(Records contained in a dataset)
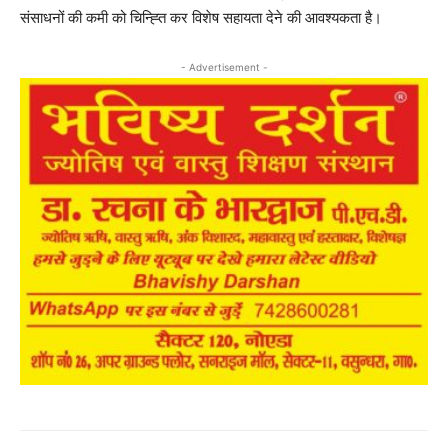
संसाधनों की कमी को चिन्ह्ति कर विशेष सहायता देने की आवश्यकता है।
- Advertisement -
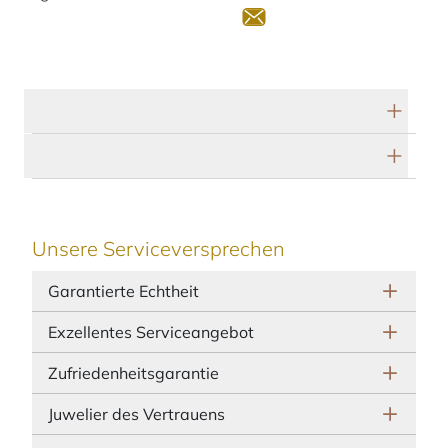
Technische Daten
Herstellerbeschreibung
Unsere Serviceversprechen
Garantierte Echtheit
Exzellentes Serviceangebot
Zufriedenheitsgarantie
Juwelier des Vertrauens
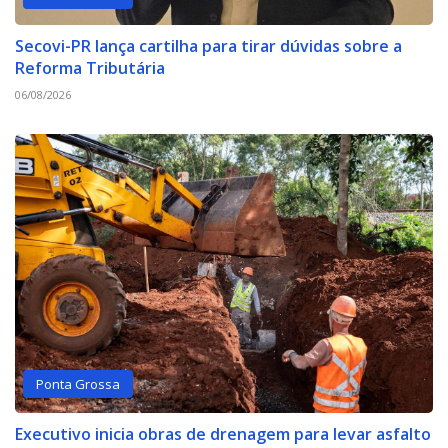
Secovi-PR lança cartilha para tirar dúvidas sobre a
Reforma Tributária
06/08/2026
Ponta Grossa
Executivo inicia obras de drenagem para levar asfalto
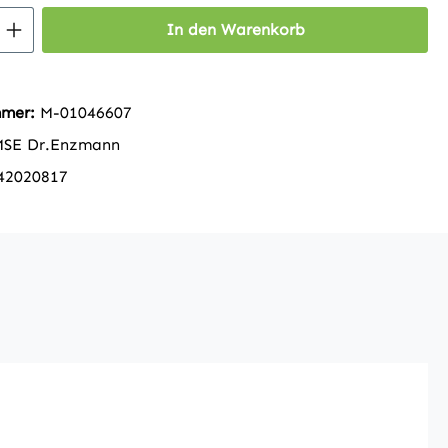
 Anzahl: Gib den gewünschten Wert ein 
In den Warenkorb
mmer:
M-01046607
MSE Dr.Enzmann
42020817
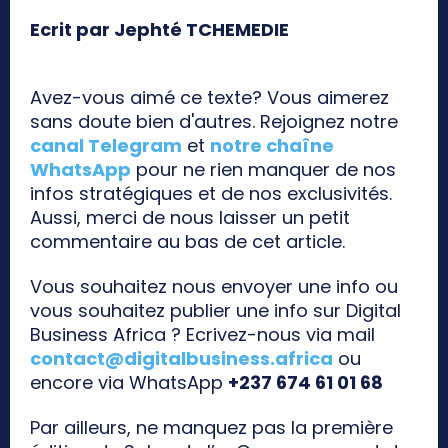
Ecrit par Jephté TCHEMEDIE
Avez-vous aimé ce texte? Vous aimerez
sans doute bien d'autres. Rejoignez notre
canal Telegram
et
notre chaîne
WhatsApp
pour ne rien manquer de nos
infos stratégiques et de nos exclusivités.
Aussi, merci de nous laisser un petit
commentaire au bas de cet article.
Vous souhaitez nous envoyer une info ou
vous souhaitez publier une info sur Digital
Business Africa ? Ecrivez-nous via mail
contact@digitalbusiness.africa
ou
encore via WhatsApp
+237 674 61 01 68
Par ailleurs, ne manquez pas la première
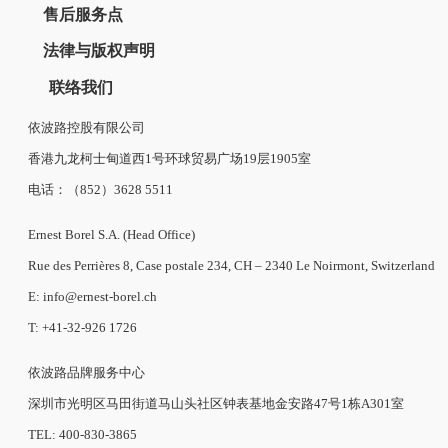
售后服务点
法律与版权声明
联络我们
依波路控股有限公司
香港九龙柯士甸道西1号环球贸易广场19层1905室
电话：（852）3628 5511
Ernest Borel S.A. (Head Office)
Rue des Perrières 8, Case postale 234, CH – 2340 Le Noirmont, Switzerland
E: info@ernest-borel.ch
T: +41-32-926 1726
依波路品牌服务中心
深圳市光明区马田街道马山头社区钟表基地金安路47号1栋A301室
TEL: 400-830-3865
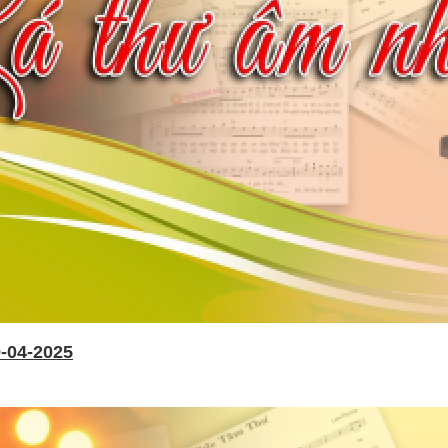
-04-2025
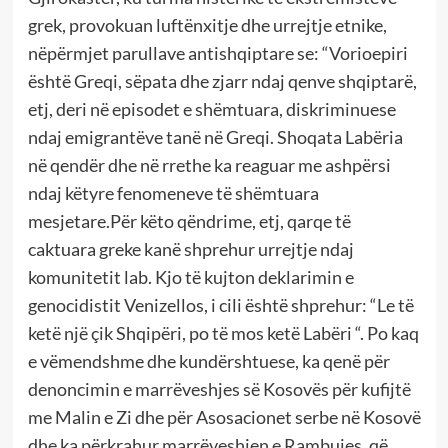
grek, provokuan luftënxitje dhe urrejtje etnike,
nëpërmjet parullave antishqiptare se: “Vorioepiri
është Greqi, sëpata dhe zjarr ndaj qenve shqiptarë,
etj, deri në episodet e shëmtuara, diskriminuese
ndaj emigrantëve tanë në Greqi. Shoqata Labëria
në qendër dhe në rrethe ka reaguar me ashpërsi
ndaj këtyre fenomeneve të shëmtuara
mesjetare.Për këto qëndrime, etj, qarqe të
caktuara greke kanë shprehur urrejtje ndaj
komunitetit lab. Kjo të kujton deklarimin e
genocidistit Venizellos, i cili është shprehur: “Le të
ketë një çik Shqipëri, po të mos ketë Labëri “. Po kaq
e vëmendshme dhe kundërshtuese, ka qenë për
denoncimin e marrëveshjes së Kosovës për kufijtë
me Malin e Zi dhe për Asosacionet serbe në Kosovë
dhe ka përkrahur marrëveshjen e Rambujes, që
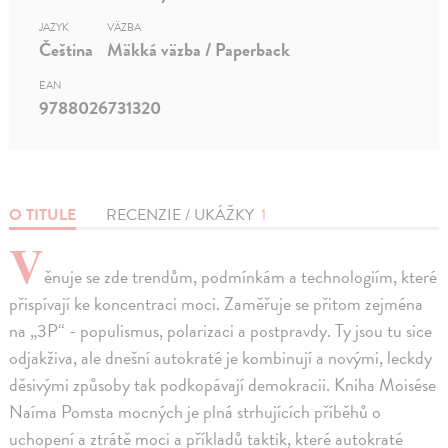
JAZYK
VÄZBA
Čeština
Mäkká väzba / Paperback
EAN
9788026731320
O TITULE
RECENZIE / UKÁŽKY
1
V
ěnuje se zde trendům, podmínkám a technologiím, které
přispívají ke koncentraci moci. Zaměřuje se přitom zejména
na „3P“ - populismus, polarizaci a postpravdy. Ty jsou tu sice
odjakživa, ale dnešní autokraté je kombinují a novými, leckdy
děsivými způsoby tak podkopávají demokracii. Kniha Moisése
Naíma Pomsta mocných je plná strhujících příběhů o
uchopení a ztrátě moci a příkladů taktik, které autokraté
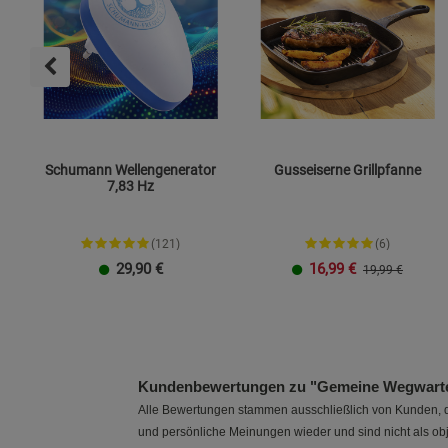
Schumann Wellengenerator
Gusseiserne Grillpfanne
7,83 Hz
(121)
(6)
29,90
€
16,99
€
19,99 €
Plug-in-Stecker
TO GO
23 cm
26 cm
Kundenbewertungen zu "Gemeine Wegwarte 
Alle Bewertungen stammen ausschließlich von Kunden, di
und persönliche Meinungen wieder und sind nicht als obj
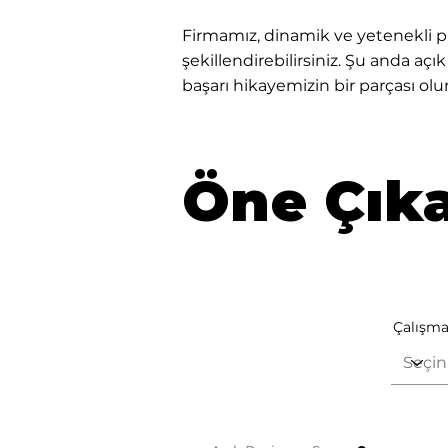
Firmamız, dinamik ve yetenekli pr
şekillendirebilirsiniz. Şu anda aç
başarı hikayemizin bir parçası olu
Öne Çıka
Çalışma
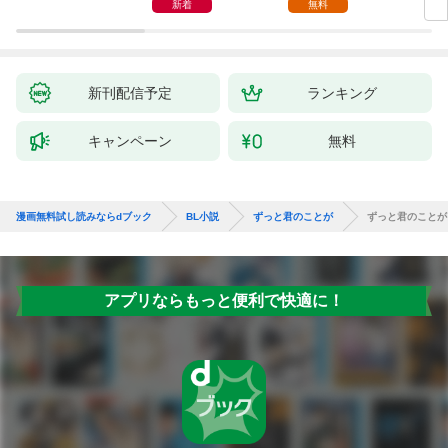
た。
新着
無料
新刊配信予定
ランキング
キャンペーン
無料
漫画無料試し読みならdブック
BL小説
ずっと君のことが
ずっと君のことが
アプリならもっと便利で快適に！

---

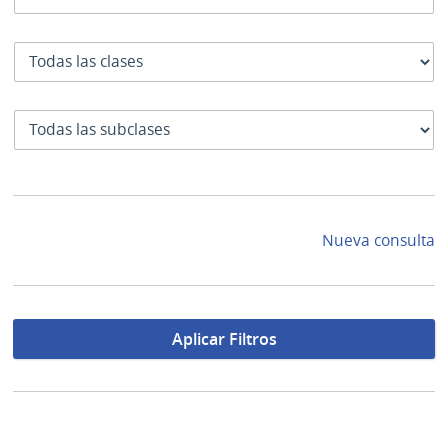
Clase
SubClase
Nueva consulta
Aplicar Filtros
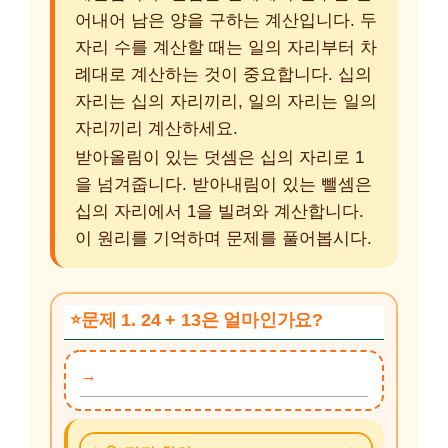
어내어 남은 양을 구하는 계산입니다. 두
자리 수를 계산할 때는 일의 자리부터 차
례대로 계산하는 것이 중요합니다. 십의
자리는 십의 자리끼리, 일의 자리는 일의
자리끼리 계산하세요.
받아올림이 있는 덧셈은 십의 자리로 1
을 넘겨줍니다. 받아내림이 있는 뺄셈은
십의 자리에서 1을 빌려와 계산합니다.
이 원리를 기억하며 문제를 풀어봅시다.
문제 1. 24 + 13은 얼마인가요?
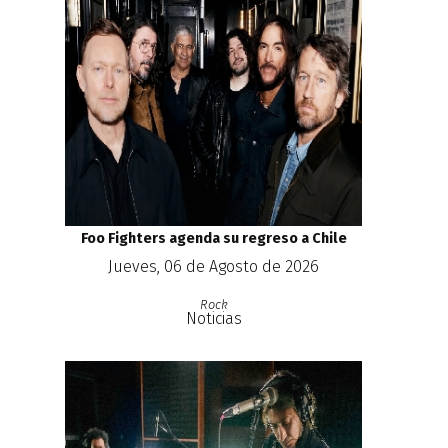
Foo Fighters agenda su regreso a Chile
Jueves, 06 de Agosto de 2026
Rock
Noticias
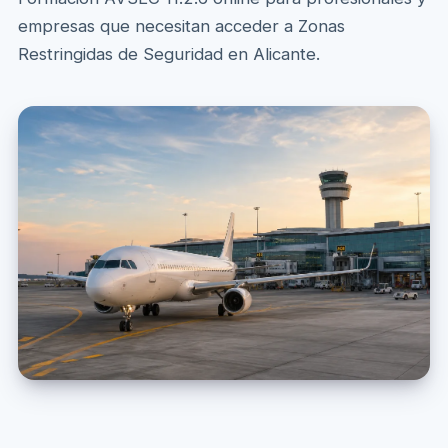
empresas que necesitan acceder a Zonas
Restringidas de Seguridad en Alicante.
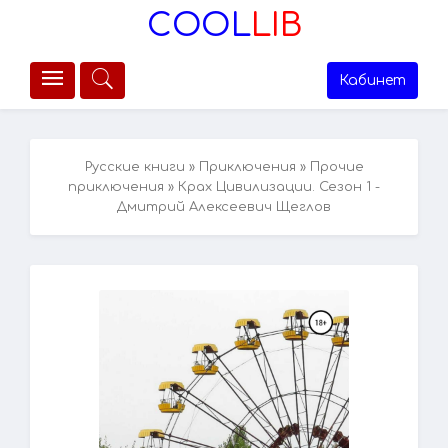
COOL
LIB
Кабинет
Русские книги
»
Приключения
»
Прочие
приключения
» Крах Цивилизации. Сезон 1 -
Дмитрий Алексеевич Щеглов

==

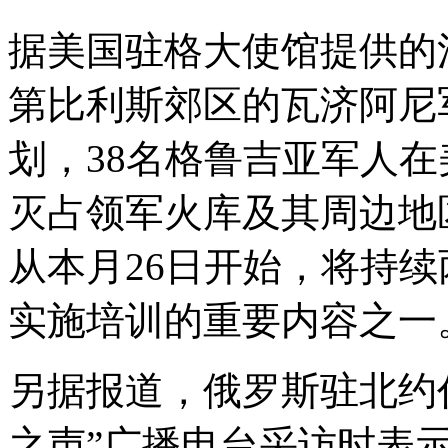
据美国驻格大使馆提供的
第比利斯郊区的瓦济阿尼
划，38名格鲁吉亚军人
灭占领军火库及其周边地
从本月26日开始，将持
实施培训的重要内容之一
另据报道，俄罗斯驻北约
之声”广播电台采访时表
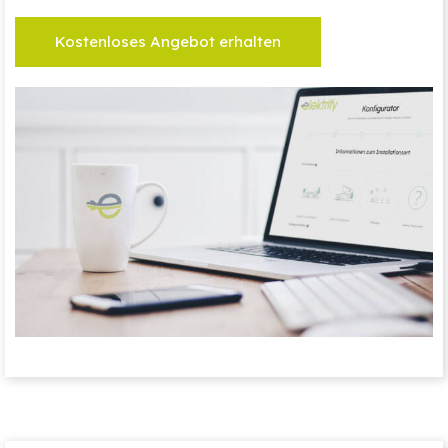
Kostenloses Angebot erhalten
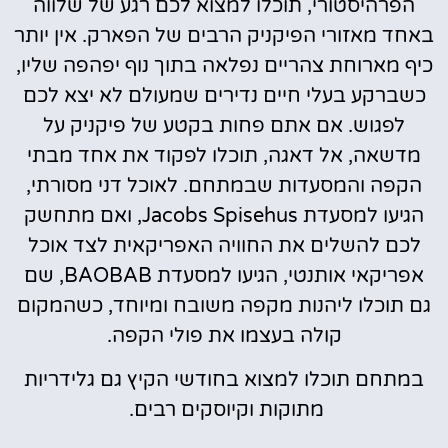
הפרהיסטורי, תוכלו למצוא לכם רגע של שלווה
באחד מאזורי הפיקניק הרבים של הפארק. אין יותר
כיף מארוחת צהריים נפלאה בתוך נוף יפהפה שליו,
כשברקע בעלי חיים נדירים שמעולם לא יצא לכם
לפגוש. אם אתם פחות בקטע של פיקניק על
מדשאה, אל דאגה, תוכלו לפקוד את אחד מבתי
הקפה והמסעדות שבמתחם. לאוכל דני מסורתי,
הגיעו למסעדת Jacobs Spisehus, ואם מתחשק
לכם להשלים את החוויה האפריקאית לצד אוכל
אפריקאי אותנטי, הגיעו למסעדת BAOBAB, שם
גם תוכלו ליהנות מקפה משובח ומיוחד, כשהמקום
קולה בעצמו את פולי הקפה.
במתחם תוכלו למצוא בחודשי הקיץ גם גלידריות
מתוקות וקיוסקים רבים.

What is expected: Copy out each line of the records above that includes "urrejtje".

Solution below:
grek, provokuan luftënxitje dhe urrejtje etnike,
caktuara greke kanë shprehur urrejtje ndaj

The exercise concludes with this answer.